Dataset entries
---+---

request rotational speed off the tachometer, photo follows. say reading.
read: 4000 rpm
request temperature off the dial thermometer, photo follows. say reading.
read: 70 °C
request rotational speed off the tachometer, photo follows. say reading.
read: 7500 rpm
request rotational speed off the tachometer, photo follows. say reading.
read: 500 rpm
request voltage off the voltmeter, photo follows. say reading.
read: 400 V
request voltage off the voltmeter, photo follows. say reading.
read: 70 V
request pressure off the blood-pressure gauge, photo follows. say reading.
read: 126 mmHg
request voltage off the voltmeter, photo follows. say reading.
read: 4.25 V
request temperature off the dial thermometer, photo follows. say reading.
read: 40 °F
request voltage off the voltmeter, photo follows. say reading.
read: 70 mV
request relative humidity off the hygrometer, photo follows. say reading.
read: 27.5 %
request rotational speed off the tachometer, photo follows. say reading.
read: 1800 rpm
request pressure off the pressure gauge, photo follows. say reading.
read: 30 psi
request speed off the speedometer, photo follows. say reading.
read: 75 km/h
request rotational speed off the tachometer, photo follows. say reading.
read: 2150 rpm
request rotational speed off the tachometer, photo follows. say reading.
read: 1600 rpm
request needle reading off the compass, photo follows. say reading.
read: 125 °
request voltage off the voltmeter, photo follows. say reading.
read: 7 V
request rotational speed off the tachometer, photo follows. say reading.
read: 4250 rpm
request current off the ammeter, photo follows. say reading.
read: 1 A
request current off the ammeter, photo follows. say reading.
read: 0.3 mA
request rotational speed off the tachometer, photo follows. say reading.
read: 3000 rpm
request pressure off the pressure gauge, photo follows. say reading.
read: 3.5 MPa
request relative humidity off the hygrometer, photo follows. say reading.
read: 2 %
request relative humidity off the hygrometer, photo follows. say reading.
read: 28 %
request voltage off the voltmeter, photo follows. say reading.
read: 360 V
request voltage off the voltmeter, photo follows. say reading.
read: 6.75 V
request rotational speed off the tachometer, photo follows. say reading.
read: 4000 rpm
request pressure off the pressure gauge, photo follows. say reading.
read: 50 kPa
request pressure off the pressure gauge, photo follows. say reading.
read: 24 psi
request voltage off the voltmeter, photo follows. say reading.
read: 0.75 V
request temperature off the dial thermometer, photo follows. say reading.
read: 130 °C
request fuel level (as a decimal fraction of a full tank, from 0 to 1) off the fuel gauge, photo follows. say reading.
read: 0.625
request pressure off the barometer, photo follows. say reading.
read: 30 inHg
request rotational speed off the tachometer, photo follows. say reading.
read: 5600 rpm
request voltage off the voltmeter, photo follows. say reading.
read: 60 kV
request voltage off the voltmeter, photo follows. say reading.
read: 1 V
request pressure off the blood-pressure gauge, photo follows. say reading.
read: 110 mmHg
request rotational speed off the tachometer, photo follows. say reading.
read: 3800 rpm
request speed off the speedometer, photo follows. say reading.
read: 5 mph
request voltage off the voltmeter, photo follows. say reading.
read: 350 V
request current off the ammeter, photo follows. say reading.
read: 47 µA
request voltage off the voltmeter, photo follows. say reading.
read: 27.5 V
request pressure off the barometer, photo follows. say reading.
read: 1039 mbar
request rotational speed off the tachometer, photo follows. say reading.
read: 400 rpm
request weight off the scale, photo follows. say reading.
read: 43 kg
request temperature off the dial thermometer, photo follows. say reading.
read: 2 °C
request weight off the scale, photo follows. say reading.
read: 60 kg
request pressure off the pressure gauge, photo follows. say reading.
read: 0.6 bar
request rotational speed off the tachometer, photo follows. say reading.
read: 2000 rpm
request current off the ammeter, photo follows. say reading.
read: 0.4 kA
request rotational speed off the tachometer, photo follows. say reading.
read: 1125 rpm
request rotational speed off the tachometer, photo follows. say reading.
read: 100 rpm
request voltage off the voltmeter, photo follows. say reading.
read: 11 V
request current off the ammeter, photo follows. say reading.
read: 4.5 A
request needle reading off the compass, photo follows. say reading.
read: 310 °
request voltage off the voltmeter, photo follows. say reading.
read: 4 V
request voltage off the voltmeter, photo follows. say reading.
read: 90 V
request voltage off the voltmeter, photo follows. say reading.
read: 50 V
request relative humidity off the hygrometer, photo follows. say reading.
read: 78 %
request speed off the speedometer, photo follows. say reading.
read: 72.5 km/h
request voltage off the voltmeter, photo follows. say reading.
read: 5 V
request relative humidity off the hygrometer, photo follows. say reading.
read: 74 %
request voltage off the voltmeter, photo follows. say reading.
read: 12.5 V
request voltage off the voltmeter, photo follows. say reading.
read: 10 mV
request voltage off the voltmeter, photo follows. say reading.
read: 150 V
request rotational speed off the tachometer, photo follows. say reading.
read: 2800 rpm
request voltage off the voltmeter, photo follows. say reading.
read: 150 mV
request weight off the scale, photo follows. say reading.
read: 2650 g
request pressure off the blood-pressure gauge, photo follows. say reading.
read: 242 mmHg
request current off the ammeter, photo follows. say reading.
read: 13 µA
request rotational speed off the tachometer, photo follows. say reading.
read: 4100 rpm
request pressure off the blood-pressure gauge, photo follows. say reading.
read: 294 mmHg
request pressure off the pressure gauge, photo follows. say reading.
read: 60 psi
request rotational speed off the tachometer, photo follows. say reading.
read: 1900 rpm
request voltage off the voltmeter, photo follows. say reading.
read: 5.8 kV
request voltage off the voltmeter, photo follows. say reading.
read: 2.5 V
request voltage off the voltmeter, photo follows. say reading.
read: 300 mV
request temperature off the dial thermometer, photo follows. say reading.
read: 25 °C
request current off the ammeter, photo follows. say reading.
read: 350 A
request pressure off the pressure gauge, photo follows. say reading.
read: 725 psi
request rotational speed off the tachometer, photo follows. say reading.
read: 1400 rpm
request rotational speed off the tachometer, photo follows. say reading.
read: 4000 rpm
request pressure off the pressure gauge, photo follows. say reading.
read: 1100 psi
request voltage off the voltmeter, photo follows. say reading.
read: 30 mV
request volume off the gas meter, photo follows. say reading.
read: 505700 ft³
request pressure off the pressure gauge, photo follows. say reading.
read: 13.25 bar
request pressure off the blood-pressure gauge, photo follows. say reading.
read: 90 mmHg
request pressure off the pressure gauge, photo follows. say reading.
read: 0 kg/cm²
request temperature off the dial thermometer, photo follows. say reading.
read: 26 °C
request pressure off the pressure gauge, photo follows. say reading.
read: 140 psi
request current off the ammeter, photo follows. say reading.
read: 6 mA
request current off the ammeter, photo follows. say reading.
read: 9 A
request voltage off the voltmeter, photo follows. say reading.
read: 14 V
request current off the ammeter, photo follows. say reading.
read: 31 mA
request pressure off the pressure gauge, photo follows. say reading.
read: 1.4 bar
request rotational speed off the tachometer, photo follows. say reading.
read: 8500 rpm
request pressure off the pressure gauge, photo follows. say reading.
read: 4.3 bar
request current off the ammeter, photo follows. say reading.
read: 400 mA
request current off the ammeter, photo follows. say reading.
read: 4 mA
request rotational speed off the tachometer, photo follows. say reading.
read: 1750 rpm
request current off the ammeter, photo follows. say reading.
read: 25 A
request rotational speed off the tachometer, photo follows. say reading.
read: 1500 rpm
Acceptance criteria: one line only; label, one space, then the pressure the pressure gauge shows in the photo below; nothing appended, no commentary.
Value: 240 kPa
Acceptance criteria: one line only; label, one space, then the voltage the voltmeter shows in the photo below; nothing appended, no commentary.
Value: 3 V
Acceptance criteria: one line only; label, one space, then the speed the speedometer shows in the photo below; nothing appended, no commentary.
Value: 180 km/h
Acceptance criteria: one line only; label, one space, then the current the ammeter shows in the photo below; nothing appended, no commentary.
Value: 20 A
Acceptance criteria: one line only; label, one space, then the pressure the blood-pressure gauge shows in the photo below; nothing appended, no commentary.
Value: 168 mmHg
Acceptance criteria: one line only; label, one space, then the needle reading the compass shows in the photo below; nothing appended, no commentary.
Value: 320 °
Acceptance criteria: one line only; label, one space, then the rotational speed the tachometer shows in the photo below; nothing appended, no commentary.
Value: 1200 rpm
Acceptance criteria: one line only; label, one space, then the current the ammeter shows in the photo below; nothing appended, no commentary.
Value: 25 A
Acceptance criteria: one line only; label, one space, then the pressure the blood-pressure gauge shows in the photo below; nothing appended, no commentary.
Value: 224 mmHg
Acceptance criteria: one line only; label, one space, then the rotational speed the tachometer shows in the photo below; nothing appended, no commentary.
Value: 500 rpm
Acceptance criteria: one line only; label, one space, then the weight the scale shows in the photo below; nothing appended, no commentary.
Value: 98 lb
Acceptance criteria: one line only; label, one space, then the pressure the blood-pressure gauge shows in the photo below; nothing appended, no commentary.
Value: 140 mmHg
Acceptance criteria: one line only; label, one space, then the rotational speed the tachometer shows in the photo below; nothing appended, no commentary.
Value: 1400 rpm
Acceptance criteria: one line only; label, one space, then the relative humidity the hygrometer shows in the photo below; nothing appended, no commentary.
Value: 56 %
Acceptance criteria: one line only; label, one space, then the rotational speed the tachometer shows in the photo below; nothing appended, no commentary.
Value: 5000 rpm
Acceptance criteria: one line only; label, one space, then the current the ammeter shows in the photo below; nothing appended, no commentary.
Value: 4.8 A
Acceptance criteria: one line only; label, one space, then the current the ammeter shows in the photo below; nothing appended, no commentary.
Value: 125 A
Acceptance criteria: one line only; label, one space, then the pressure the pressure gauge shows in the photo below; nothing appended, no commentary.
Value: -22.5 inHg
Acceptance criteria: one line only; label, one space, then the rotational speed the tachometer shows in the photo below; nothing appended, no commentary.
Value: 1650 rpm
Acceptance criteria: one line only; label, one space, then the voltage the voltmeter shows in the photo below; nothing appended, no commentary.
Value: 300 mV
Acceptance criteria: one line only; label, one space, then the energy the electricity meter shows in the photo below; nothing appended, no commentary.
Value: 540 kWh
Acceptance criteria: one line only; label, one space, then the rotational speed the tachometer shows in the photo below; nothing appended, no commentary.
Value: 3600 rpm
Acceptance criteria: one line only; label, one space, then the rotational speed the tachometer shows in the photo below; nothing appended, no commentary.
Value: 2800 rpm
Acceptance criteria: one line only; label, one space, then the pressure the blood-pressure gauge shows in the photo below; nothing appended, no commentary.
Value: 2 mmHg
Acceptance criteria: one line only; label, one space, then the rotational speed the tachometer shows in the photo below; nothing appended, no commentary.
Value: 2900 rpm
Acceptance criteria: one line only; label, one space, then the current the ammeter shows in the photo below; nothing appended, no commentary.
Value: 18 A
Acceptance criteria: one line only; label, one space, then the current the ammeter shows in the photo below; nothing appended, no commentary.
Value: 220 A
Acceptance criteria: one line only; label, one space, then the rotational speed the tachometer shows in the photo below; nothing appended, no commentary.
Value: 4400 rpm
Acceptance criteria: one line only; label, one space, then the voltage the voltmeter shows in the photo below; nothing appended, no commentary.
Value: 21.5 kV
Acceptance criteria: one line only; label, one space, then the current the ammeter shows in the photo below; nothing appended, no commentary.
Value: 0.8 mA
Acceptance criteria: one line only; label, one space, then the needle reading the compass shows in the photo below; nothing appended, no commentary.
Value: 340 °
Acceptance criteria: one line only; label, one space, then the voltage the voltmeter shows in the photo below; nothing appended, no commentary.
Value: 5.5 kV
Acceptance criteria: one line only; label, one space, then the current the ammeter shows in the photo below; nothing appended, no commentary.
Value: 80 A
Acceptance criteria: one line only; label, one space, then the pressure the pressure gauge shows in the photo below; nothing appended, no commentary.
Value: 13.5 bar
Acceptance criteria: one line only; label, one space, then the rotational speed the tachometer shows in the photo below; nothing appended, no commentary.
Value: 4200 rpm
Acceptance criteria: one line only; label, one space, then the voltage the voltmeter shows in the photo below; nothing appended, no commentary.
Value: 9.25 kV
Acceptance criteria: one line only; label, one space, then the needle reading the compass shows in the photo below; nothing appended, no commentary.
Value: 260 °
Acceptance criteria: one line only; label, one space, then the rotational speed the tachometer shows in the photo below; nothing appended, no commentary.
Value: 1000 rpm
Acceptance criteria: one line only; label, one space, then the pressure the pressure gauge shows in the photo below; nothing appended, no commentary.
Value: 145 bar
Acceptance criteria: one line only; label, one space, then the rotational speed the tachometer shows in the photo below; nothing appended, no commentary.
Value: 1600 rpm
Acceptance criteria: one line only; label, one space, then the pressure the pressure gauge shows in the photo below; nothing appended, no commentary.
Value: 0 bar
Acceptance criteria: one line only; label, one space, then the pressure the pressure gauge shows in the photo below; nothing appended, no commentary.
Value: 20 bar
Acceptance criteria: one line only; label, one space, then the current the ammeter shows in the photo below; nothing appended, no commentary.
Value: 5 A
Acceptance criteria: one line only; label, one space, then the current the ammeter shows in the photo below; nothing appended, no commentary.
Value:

---+---

→ Problem requirements: Reproduce the records above verbatim, from the very first line through the line containing "read: 4250 rpm", with that line included and nothing after it.

→ Completed task:
request rotational speed off the tachometer, photo follows. say reading.
read: 4000 rpm
request temperature off the dial thermometer, photo follows. say reading.
read: 70 °C
request rotational speed off the tachometer, photo follows. say reading.
read: 7500 rpm
request rotational speed off the tachometer, photo follows. say reading.
read: 500 rpm
request voltage off the voltmeter, photo follows. say reading.
read: 400 V
request voltage off the voltmeter, photo follows. say reading.
read: 70 V
request pressure off the blood-pressure gauge, photo follows. say reading.
read: 126 mmHg
request voltage off the voltmeter, photo follows. say reading.
read: 4.25 V
request temperature off the dial thermometer, photo follows. say reading.
read: 40 °F
request voltage off the voltmeter, photo follows. say reading.
read: 70 mV
request relative humidity off the hygrometer, photo follows. say reading.
read: 27.5 %
request rotational speed off the tachometer, photo follows. say reading.
read: 1800 rpm
request pressure off the pressure gauge, photo follows. say reading.
read: 30 psi
request speed off the speedometer, photo follows. say reading.
read: 75 km/h
request rotational speed off the tachometer, photo follows. say reading.
read: 2150 rpm
request rotational speed off the tachometer, photo follows. say reading.
read: 1600 rpm
request needle reading off the compass, photo follows. say reading.
read: 125 °
request voltage off the voltmeter, photo follows. say reading.
read: 7 V
request rotational speed off the tachometer, photo follows. say reading.
read: 4250 rpm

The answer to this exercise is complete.